## WHAT NEEDS TO BE DONE
Where does "following" appear in the data? Return each line that holds it.

[[ SOURCE INFORMATION, beginning ]]

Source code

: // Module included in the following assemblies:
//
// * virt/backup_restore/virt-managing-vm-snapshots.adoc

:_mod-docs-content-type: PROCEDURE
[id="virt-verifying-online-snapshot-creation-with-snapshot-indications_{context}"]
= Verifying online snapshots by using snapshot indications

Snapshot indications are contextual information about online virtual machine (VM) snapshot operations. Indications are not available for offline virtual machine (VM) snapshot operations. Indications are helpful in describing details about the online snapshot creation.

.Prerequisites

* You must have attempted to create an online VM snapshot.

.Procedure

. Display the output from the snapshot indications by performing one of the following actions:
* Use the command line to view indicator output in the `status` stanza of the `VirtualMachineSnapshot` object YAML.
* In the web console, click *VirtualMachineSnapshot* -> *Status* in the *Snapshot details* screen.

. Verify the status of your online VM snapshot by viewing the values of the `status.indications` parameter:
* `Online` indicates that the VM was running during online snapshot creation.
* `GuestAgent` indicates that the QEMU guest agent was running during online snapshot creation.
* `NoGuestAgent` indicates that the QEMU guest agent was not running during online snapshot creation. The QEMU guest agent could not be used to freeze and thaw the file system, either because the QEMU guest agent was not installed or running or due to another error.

[[ SOURCE INFORMATION, end ]]

## THE ANSWER
: // Module included in the following assemblies:
. Display the output from the snapshot indications by performing one of the following actions:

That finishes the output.